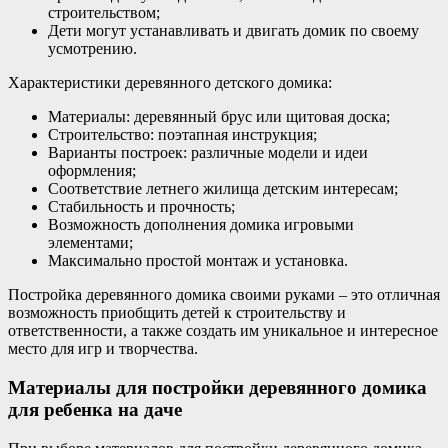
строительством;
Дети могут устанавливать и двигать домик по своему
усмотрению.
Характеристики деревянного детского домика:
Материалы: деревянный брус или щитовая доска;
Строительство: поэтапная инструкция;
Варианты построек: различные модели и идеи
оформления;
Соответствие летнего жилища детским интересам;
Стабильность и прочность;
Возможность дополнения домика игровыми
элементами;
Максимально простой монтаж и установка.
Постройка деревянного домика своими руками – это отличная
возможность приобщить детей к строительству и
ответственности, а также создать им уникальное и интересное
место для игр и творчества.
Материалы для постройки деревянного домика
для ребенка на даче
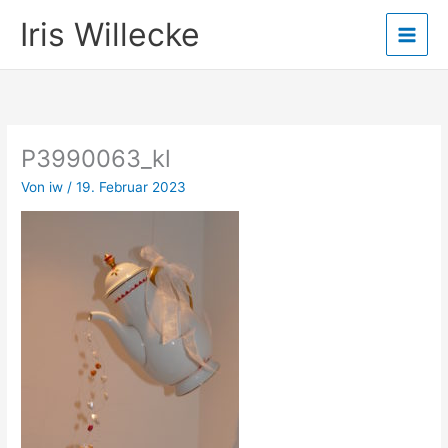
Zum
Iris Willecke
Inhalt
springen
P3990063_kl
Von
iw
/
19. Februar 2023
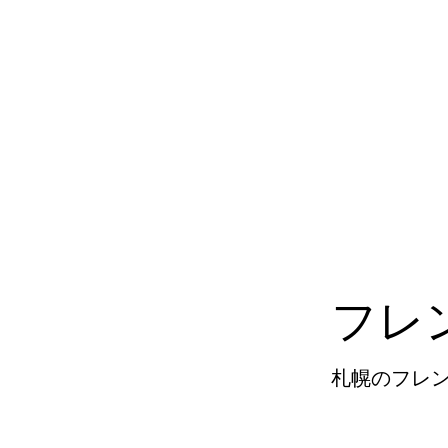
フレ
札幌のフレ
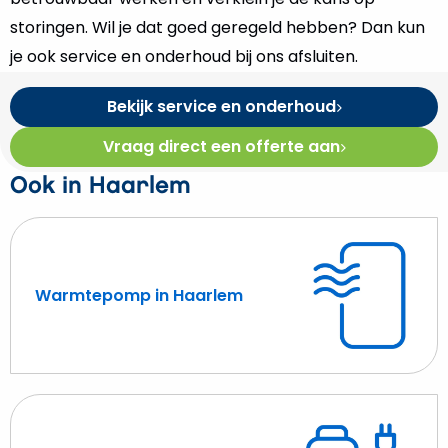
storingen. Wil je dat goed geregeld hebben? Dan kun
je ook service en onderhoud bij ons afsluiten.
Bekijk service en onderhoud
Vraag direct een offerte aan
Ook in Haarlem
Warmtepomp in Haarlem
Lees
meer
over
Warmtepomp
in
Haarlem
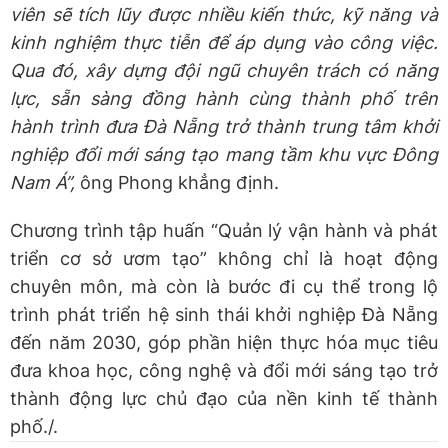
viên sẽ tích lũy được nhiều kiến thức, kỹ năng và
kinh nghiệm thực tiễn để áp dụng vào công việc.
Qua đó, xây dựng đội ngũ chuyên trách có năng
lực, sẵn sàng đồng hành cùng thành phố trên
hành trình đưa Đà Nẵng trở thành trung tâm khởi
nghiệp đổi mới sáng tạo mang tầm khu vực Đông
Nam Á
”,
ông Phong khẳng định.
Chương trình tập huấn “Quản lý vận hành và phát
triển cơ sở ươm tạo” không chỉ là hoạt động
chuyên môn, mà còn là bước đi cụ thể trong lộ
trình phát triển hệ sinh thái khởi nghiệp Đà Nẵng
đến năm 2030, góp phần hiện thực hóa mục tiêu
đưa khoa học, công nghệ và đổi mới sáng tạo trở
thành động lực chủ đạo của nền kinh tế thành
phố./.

= = = = = = =

* [TASK TO COMPLETE] Recast the lines above as a JSON list of strings, one string per line. Omit blank lines and the picture placeholders.

* [EXERCISE ANSWER]
[
  "строительством;",
  "Дети могут устанавливать и двигать домик по своему",
  "усмотрению.",
  "Характеристики деревянного детского домика:",
  "Материалы: деревянный брус или щитовая доска;",
  "Строительство: поэтапная инструкция;",
  "Варианты построек: различные модели и идеи",
  "оформления;",
  "Соответствие летнего жилища детским интересам;",
  "Стабильность и прочность;",
  "Возможность дополнения домика игровыми",
  "элементами;",
  "Максимально простой монтаж и установка.",
  "Постройка деревянного домика своими руками – это отличная",
  "возможность приобщить детей к строительству и",
  "ответственности, а также создать им уникальное и интересное",
  "место для игр и творчества.",
  "Материалы для постройки деревянного домика",
  "для ребенка на даче",
  "Zum",
  "Iris Willecke",
  "Inhalt",
  "springen",
  "P3990063_kl",
  "Von",
  "iw",
  "/",
  "19. Februar 2023",
  "フレ",
  "札幌のフレ",
  "storingen. Wil je dat goed geregeld hebben? Dan kun",
  "je ook service en onderhoud bij ons afsluiten.",
  "Bekijk service en onderhoud",
  "Vraag direct een offerte aan",
  "Ook in Haarlem",
  "Warmtepomp in Haarlem",
  "Lees",
  "meer",
  "over",
  "Warmtepomp",
  "in",
  "Haarlem",
  "viên sẽ tích lũy được nhiều kiến thức, kỹ năng và",
  "kinh nghiệm thực tiễn để áp dụng vào công việc.",
  "Qua đó, xây dựng đội ngũ chuyên trách có năng",
  "lực, sẵn sàng đồng hành cùng thành phố trên",
  "hành trình đưa Đà Nẵng trở thành trung tâm khởi",
  "nghiệp đổi mới sáng tạo mang tầm khu vực Đông",
  "Nam Á",
  "”,",
  "ông Phong khẳng định.",
  "Chương trình tập huấn “Quản lý vận hành và phát",
  "triển cơ sở ươm tạo” không chỉ là hoạt động",
  "chuyên môn, mà còn là bước đi cụ thể trong lộ",
  "trình phát triển hệ sinh thái khởi nghiệp Đà Nẵng",
  "đến năm 2030, góp phần hiện thực hóa mục tiêu",
  "đưa khoa học, công nghệ và đổi mới sáng tạo trở",
  "thành động lực chủ đạo của nền kinh tế thành",
  "phố./."
]